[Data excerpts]
○ ○ ○ ○ ○

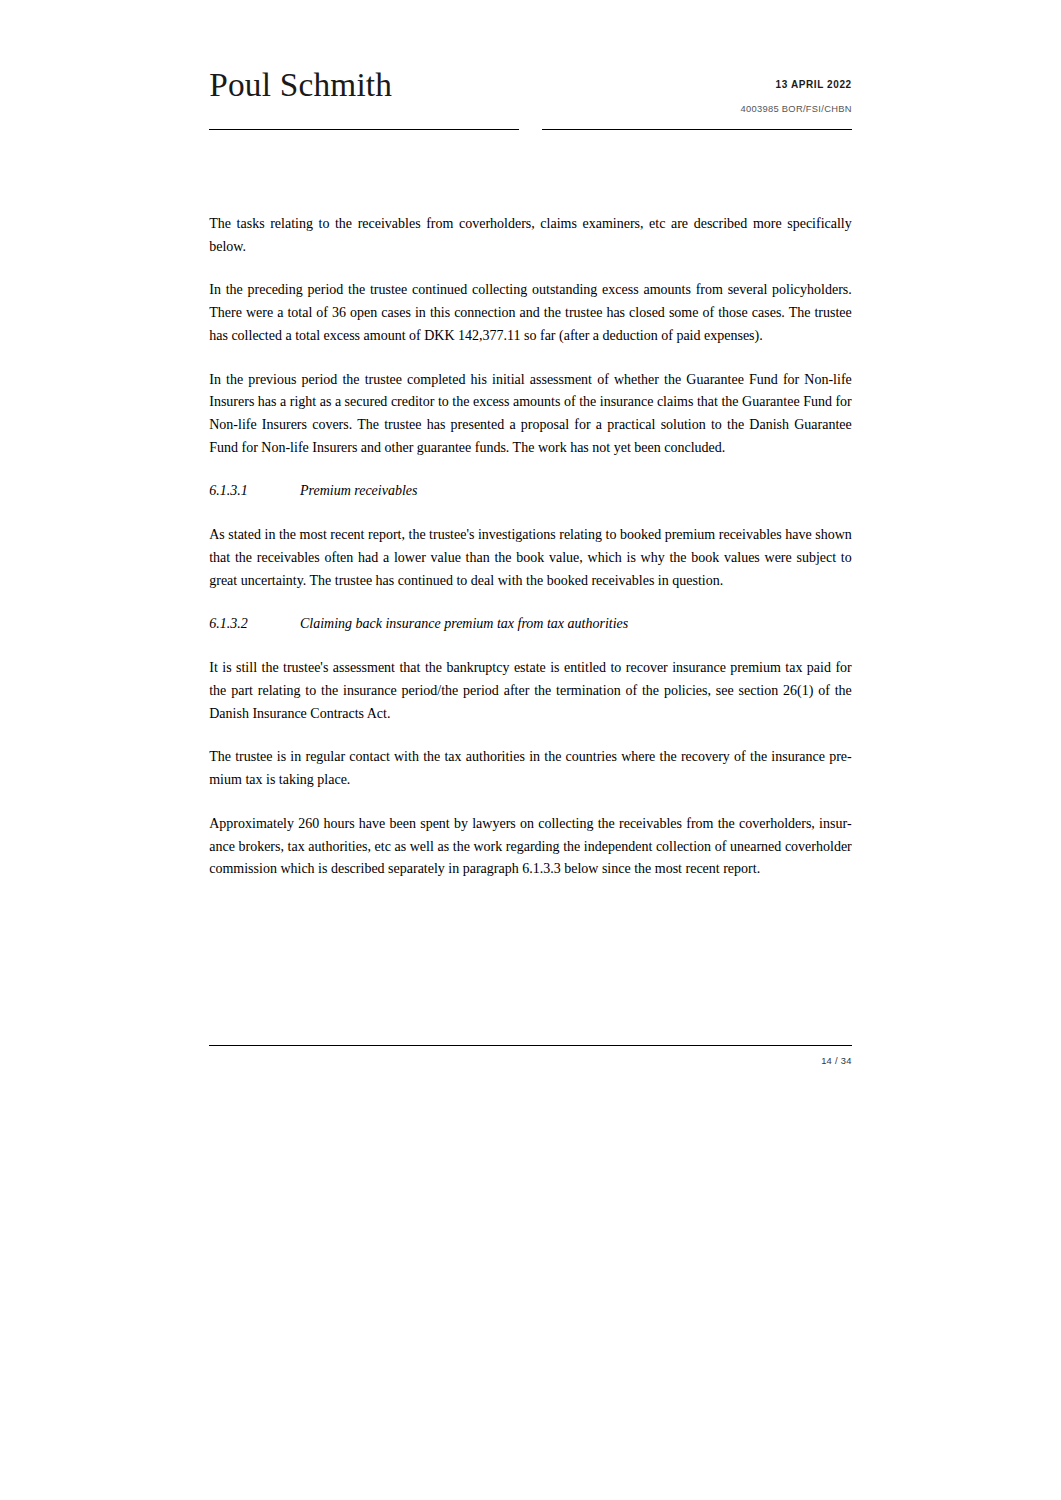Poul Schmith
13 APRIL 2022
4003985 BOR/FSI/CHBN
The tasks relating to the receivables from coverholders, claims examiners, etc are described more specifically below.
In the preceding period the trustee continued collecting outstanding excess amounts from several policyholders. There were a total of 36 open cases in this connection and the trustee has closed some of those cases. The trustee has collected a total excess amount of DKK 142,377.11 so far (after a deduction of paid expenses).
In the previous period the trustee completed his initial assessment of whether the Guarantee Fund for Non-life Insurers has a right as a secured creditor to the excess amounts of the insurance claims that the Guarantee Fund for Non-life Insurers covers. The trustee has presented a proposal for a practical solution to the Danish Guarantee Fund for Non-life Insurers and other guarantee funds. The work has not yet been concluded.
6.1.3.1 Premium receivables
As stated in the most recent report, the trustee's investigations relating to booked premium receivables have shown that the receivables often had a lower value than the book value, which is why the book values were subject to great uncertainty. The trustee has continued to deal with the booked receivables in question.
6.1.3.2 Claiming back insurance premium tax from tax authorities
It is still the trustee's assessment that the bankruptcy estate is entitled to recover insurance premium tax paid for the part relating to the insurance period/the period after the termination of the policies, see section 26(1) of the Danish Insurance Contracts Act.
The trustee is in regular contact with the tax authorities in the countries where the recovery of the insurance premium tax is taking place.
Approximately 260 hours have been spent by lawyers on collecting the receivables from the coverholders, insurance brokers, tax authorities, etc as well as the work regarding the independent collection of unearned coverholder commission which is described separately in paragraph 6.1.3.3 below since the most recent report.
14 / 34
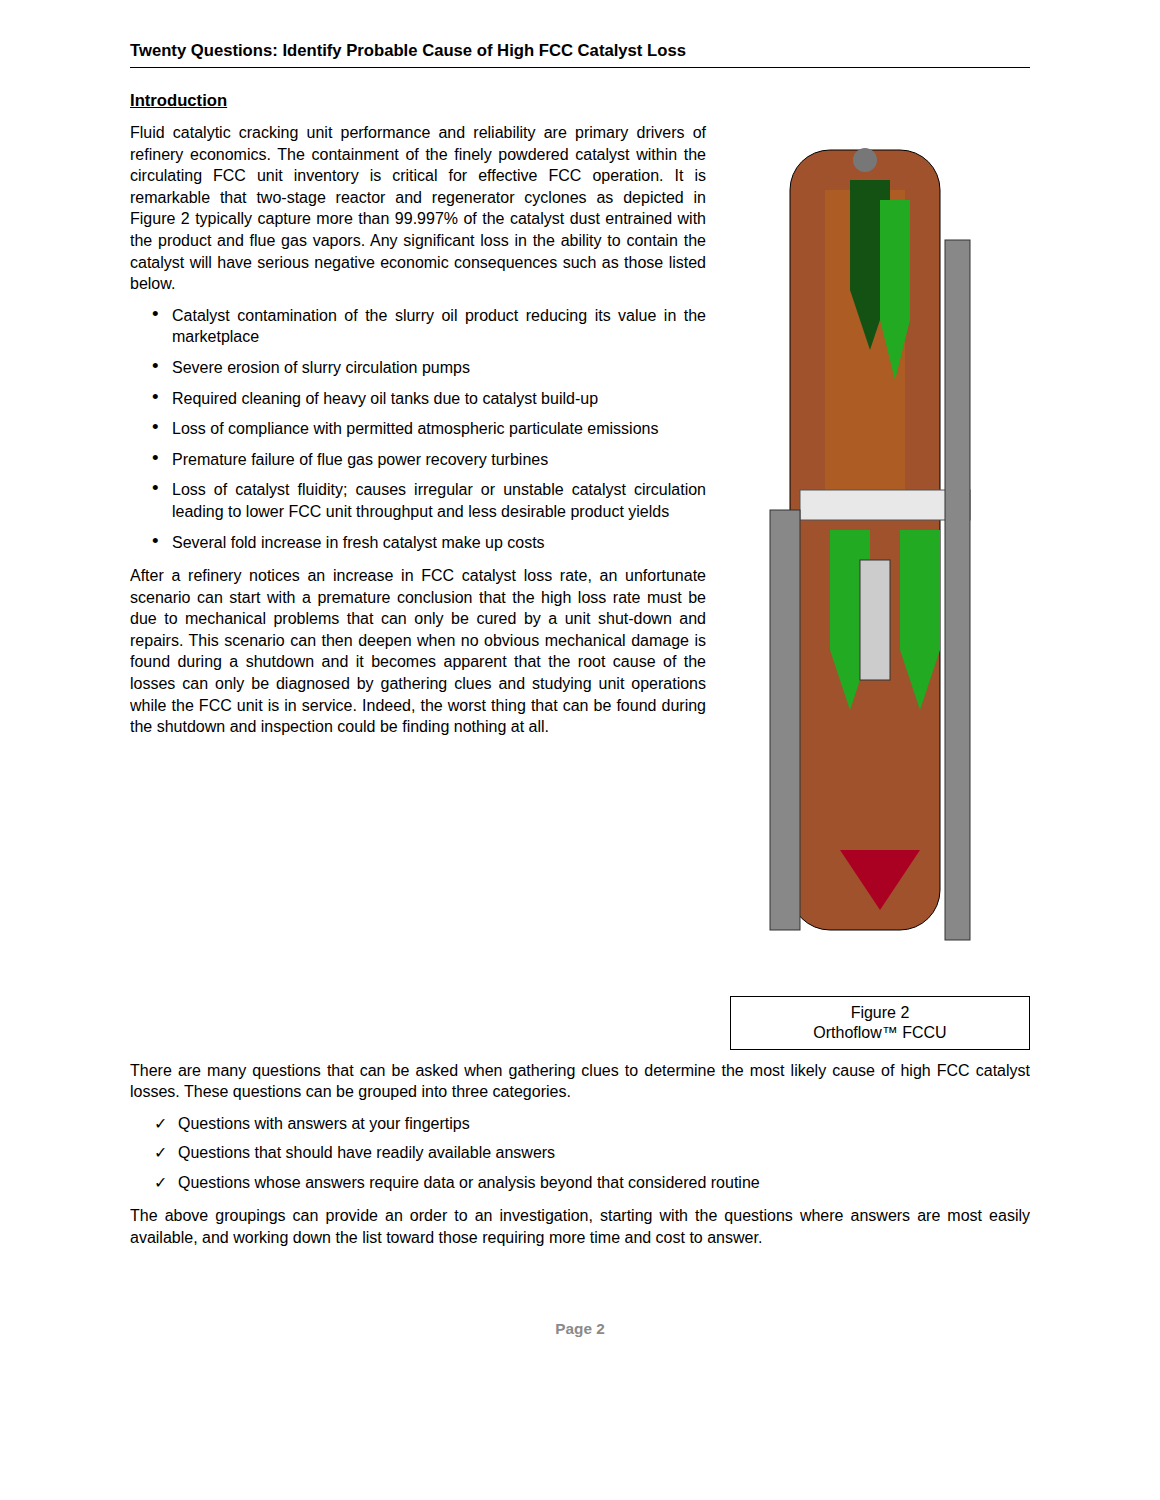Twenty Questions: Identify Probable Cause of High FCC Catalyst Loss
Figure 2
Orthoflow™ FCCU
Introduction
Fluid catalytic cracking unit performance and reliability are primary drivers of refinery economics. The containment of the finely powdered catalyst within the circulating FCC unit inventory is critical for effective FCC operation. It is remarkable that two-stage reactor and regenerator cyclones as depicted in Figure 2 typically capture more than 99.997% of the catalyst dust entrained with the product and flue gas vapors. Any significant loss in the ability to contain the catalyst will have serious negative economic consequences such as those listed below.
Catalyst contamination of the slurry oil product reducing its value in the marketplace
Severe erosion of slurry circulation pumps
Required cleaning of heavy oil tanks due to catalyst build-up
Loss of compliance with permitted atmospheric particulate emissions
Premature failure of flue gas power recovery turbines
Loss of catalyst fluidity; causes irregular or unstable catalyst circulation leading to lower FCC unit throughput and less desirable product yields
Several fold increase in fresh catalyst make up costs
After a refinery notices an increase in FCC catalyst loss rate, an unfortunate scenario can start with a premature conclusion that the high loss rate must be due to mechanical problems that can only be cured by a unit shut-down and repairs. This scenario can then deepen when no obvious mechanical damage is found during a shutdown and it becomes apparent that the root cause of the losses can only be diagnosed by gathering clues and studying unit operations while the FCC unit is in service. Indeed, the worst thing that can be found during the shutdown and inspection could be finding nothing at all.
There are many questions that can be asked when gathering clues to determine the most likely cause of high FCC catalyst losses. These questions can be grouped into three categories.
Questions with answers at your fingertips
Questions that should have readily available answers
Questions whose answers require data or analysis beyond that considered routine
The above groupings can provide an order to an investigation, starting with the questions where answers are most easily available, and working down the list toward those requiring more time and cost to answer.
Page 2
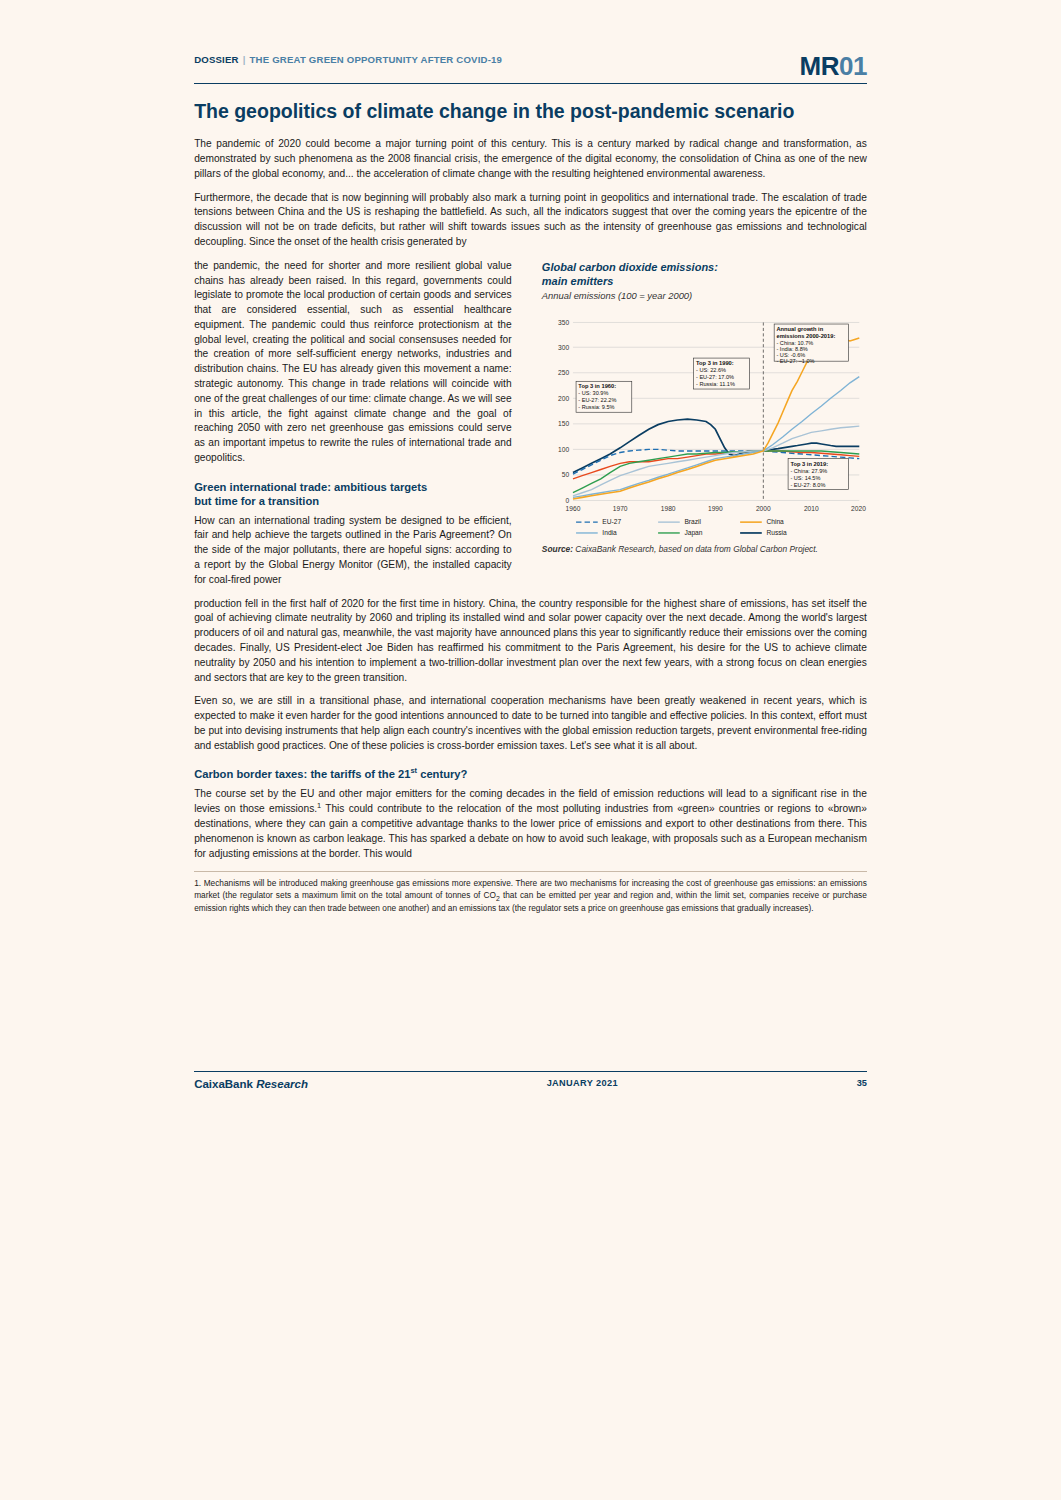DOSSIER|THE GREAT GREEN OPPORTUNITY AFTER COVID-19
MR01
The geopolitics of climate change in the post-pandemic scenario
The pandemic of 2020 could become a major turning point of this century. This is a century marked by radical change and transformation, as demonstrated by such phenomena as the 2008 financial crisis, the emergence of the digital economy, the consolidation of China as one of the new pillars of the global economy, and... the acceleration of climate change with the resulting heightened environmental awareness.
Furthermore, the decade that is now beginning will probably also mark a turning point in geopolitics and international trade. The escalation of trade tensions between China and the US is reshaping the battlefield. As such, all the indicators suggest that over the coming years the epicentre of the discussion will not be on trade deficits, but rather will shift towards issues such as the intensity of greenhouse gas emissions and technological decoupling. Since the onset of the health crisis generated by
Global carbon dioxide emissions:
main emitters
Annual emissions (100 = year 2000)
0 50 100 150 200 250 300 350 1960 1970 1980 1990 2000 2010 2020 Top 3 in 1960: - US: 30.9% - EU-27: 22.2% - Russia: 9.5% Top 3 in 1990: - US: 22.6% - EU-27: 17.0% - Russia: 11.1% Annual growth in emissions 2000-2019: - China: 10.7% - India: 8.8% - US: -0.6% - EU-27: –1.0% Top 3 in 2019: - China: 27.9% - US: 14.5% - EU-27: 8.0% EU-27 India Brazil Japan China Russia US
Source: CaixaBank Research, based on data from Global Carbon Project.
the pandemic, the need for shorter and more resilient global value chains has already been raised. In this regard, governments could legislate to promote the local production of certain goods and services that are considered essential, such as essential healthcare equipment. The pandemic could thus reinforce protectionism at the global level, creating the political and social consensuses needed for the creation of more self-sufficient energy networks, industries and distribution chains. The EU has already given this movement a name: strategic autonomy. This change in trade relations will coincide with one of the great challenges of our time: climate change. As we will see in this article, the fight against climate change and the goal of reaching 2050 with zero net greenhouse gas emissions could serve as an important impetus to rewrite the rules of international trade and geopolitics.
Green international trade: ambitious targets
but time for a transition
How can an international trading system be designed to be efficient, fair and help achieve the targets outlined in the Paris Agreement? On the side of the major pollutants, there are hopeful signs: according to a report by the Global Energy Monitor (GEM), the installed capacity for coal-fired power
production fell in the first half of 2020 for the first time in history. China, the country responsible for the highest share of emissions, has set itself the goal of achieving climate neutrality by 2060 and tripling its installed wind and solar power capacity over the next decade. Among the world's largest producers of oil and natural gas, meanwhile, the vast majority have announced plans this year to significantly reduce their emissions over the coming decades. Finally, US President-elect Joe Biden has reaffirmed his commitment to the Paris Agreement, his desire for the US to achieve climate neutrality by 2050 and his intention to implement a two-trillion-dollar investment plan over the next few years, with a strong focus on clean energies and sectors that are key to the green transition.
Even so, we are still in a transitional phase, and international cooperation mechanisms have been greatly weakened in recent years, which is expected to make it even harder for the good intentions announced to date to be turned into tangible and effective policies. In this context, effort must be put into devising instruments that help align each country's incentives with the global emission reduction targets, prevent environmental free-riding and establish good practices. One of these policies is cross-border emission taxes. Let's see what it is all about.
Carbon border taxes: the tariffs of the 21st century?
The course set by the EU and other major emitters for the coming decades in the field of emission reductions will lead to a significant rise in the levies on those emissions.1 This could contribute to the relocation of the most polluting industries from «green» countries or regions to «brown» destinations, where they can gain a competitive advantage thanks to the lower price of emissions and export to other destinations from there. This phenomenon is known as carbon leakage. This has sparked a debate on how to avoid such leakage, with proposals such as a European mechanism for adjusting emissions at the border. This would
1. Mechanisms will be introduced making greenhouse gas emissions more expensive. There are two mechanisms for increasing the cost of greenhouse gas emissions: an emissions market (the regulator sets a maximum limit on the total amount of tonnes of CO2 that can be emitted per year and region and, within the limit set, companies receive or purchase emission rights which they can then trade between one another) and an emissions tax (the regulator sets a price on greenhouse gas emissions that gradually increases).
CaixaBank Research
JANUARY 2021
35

○ ○ ○ ○ ○

Work item
Extract every line containing the string "Annual" from the data above.

Exercise response
Annual emissions (100 = year 2000)
0 50 100 150 200 250 300 350 1960 1970 1980 1990 2000 2010 2020 Top 3 in 1960: - US: 30.9% - EU-27: 22.2% - Russia: 9.5% Top 3 in 1990: - US: 22.6% - EU-27: 17.0% - Russia: 11.1% Annual growth in emissions 2000-2019: - China: 10.7% - India: 8.8% - US: -0.6% - EU-27: –1.0% Top 3 in 2019: - China: 27.9% - US: 14.5% - EU-27: 8.0% EU-27 India Brazil Japan China Russia US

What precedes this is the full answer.